(Dataset entries)
== Segment start ==
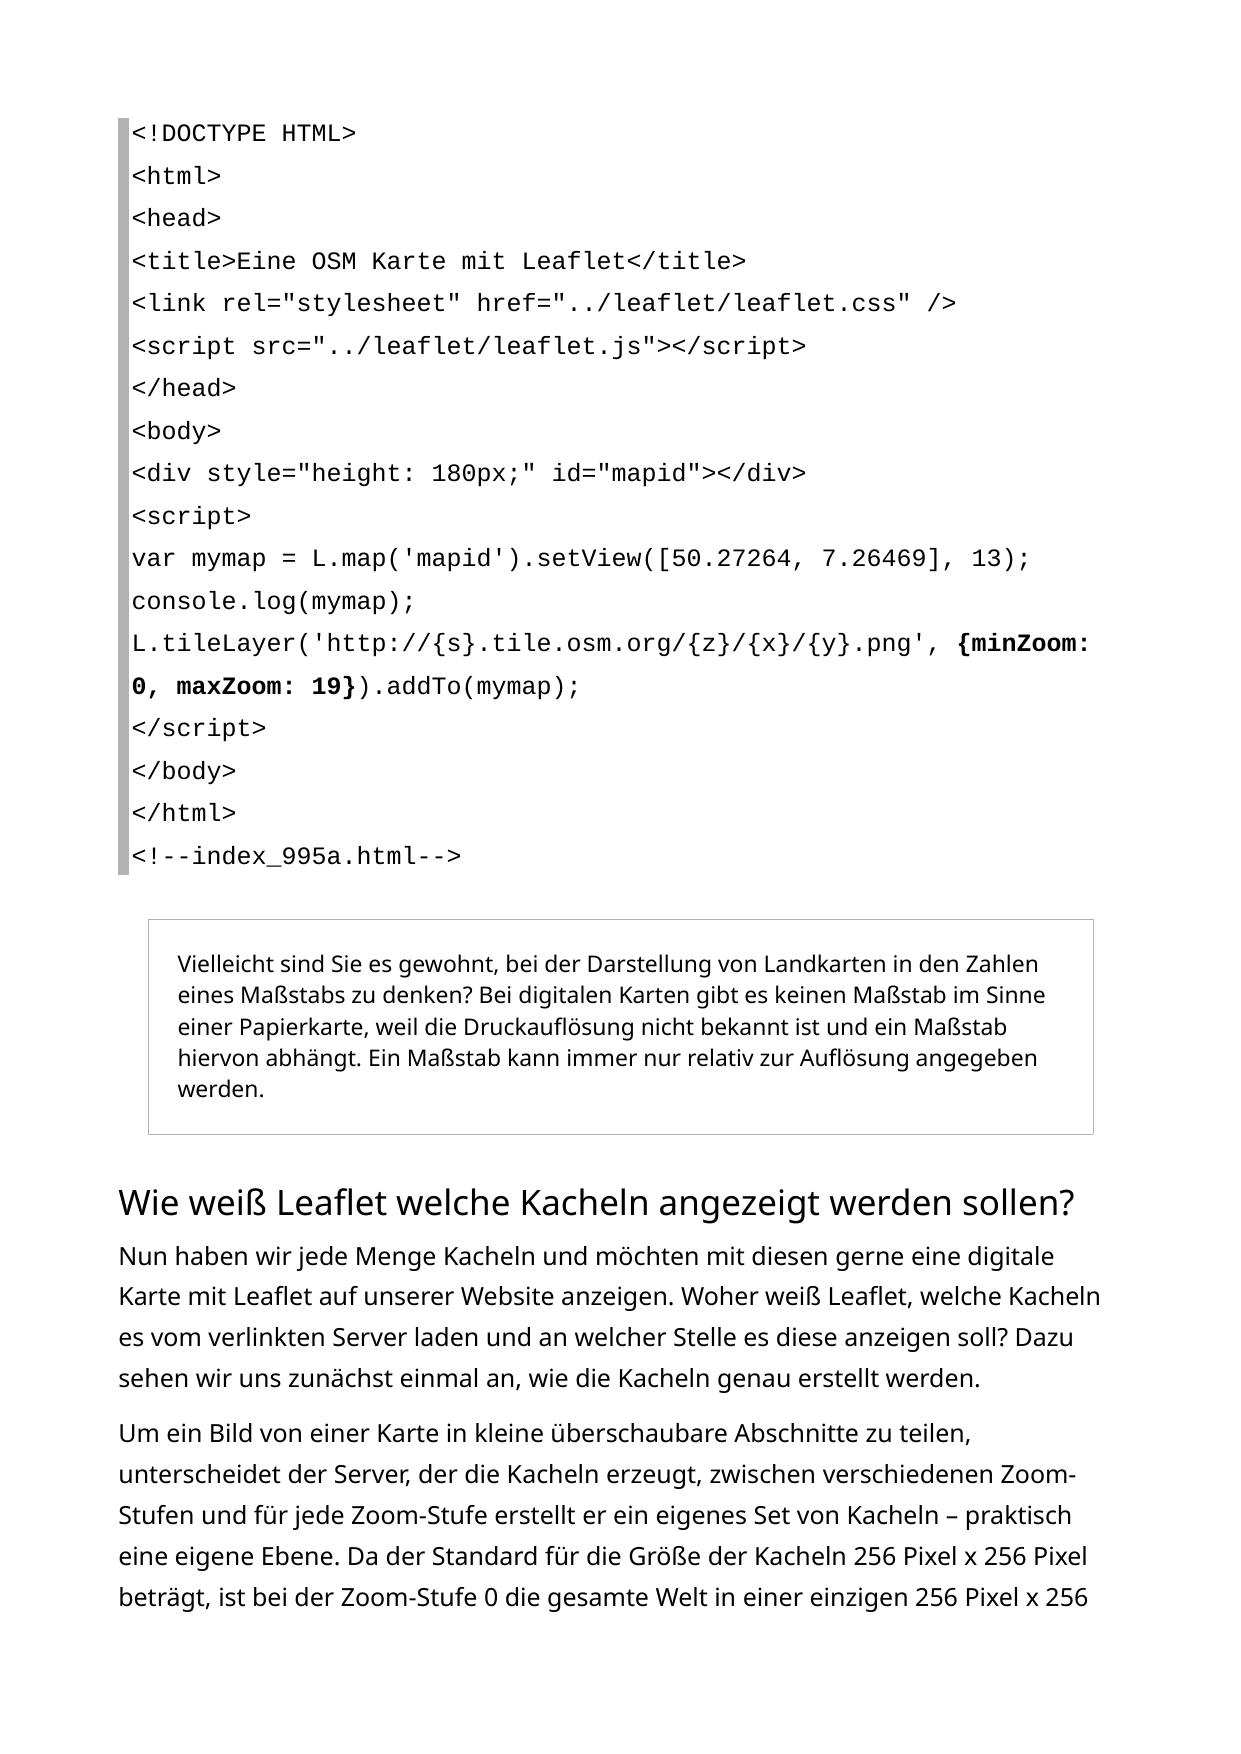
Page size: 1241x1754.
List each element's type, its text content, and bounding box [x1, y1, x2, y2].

text <script> [129, 501, 1122, 532]
text </head> [129, 373, 1122, 404]
text <head> [129, 203, 1122, 234]
text <div style="height: 180px;" id="mapid"></div> [129, 458, 1122, 489]
text <title>Eine OSM Karte mit Leaflet</title> [129, 246, 1122, 277]
subtitle Wie weiß Leaflet welche Kacheln angezeigt werden sollen? [118, 1178, 1122, 1226]
text var mymap = L.map('mapid').setView([50.27264, 7.26469], 13); [129, 543, 1122, 574]
text <link rel="stylesheet" href="../leaflet/leaflet.css" /> [129, 288, 1122, 319]
text <!--index_995a.html--> [129, 841, 1122, 875]
text Um ein Bild von einer Karte in kleine überschaubare Abschnitte zu teilen, unterscheidet der Server, der die Kacheln erzeugt, zwischen verschiedenen Zoom-Stufen und für jede Zoom-Stufe erstellt er ein eigenes Set von Kacheln – praktisch eine eigene Ebene. Da der Standard für die Größe der Kacheln 256 Pixel x 256 Pixel beträgt, ist bei der Zoom-Stufe 0 die gesamte Welt in einer einzigen 256 Pixel x 256 [118, 1416, 1122, 1613]
text <!DOCTYPE HTML> [129, 118, 1122, 149]
text </html> [129, 798, 1122, 829]
text <html> [129, 161, 1122, 192]
text Vielleicht sind Sie es gewohnt, bei der Darstellung von Landkarten in den Zahlen eines Maßstabs zu denken? Bei digitalen Karten gibt es keinen Maßstab im Sinne einer Papierkarte, weil die Druckauflösung nicht bekannt ist und ein Maßstab hiervon abhängt. Ein Maßstab kann immer nur relativ zur Auflösung angegeben werden. [149, 920, 1093, 1134]
text console.log(mymap); [129, 586, 1122, 617]
text </script> [129, 713, 1122, 744]
text </body> [129, 756, 1122, 787]
text <body> [129, 416, 1122, 447]
text L.tileLayer('http://{s}.tile.osm.org/{z}/{x}/{y}.png', {minZoom: 0, maxZoom: 19}).addTo(mymap); [129, 628, 1122, 702]
text <script src="../leaflet/leaflet.js"></script> [129, 331, 1122, 362]
text Nun haben wir jede Menge Kacheln und möchten mit diesen gerne eine digitale Karte mit Leaflet auf unserer Website anzeigen. Woher weiß Leaflet, welche Kacheln es vom verlinkten Server laden und an welcher Stelle es diese anzeigen soll? Dazu sehen wir uns zunächst einmal an, wie die Kacheln genau erstellt werden. [118, 1238, 1122, 1395]
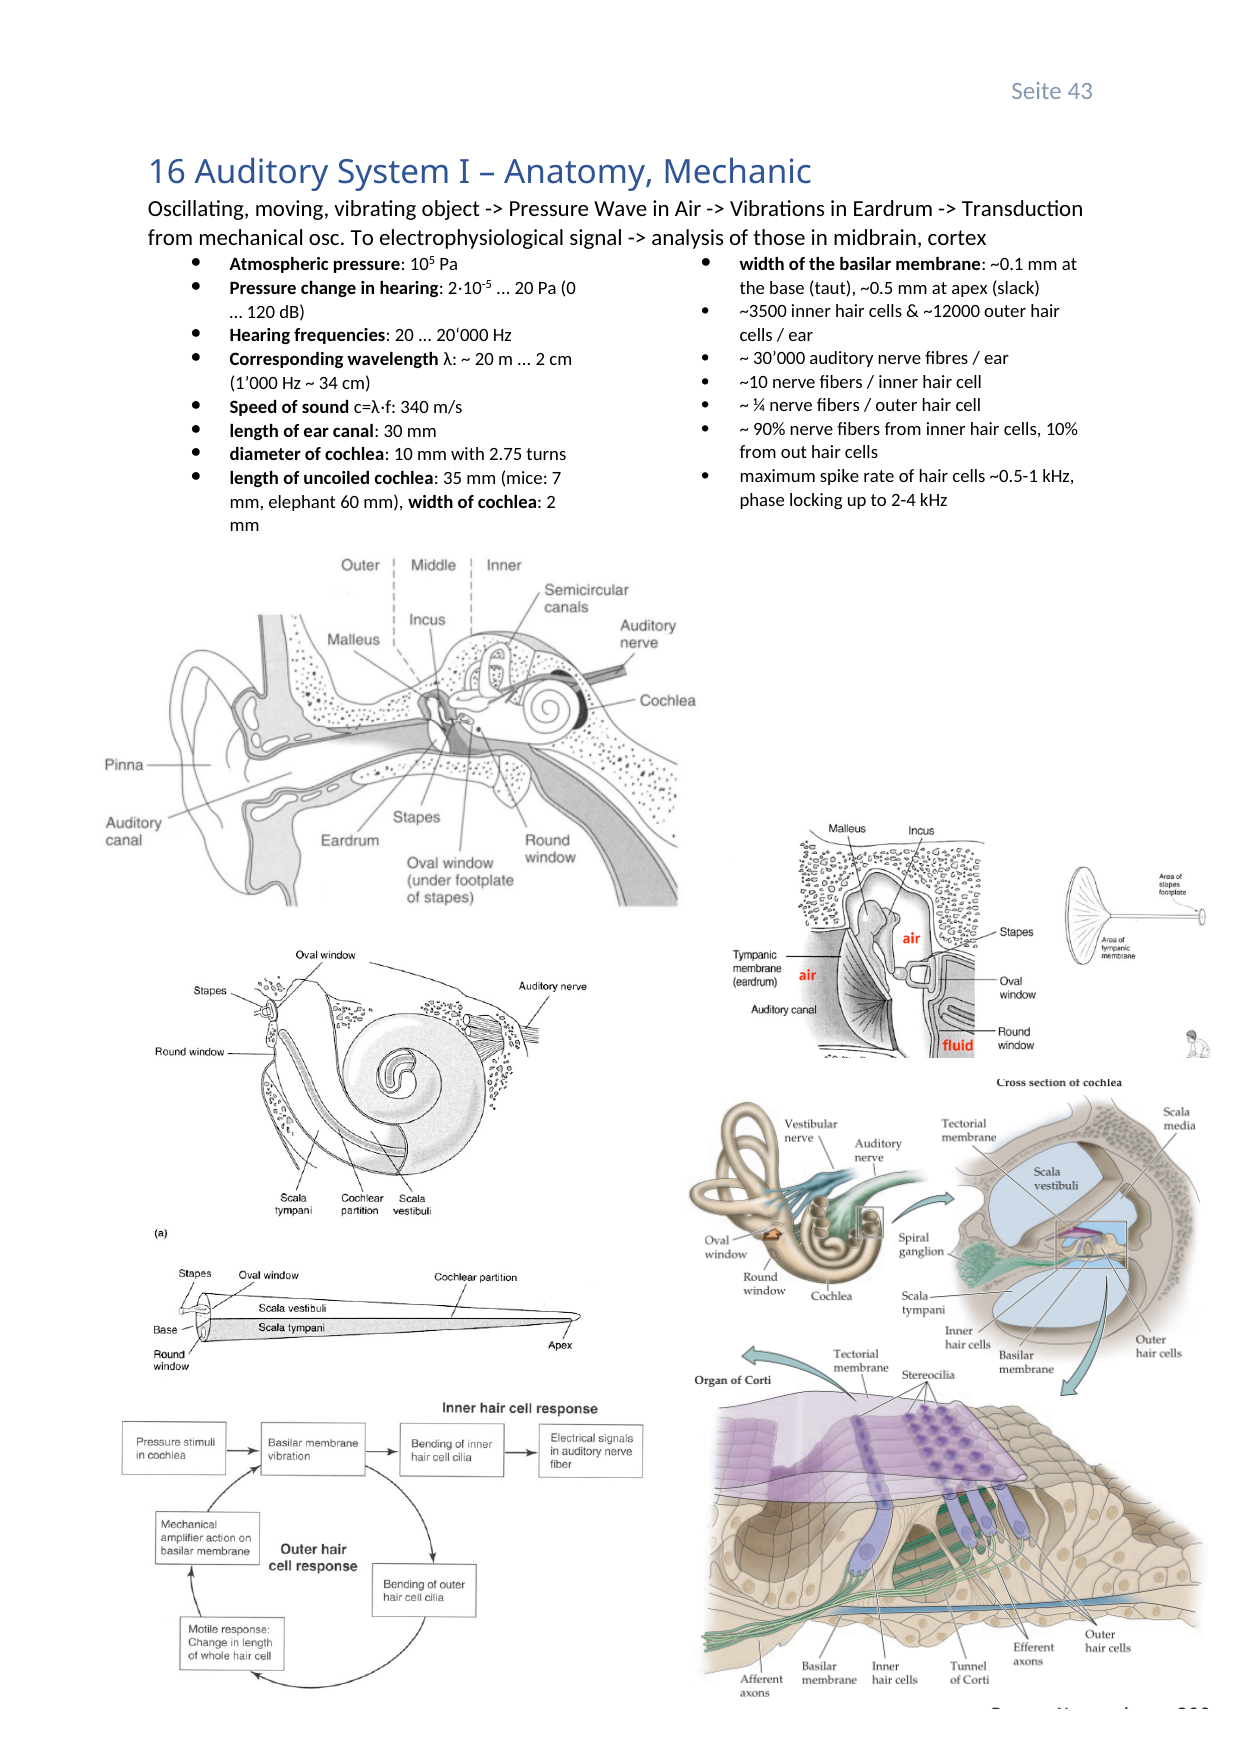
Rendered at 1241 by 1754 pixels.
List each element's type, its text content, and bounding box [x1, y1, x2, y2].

list Hearing frequencies: 20 ... 20‘000 Hz [192, 323, 583, 347]
list Atmospheric pressure: 105 Pa [192, 252, 583, 275]
list ~ 30’000 auditory nerve fibres / ear [702, 346, 1093, 369]
text Oscillating, moving, vibrating object -> Pressure Wave in Air -> Vibrations in Eardrum -> Transduction from mechanical osc. To electrophysiological signal -> analysis of those in midbrain, cortex [148, 194, 1093, 251]
subtitle 16 Auditory System I – Anatomy, Mechanic [148, 148, 1093, 193]
list width of the basilar membrane: ~0.1 mm at the base (taut), ~0.5 mm at apex (slack) [702, 252, 1093, 299]
list ~10 nerve fibers / inner hair cell [702, 370, 1093, 393]
list ~ 90% nerve fibers from inner hair cells, 10% from out hair cells [702, 417, 1093, 463]
list Speed of sound c=λ⋅f: 340 m/s [192, 394, 583, 418]
list ~ ¼ nerve fibers / outer hair cell [702, 393, 1093, 416]
list Corresponding wavelength λ: ~ 20 m ... 2 cm (1’000 Hz ~ 34 cm) [192, 347, 583, 394]
list Pressure change in hearing: 2⋅10-5 ... 20 Pa (0 … 120 dB) [192, 276, 583, 323]
list ~3500 inner hair cells & ~12000 outer hair cells / ear [702, 299, 1093, 346]
list diameter of cochlea: 10 mm with 2.75 turns [192, 442, 583, 466]
list length of uncoiled cochlea: 35 mm (mice: 7 mm, elephant 60 mm), width of cochlea: 2 mm [192, 466, 583, 536]
list length of ear canal: 30 mm [192, 419, 583, 442]
list maximum spike rate of hair cells ~0.5-1 kHz, phase locking up to 2-4 kHz [702, 464, 1093, 511]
== Segment end ==
**TASK TO CARRY OUT**: Gather all lines from the records above in which "inner" appears.

**TASK ANSWER**:
list ~10 nerve fibers / inner hair cell [702, 370, 1093, 393]
list ~ 90% nerve fibers from inner hair cells, 10% from out hair cells [702, 417, 1093, 463]
list ~3500 inner hair cells & ~12000 outer hair cells / ear [702, 299, 1093, 346]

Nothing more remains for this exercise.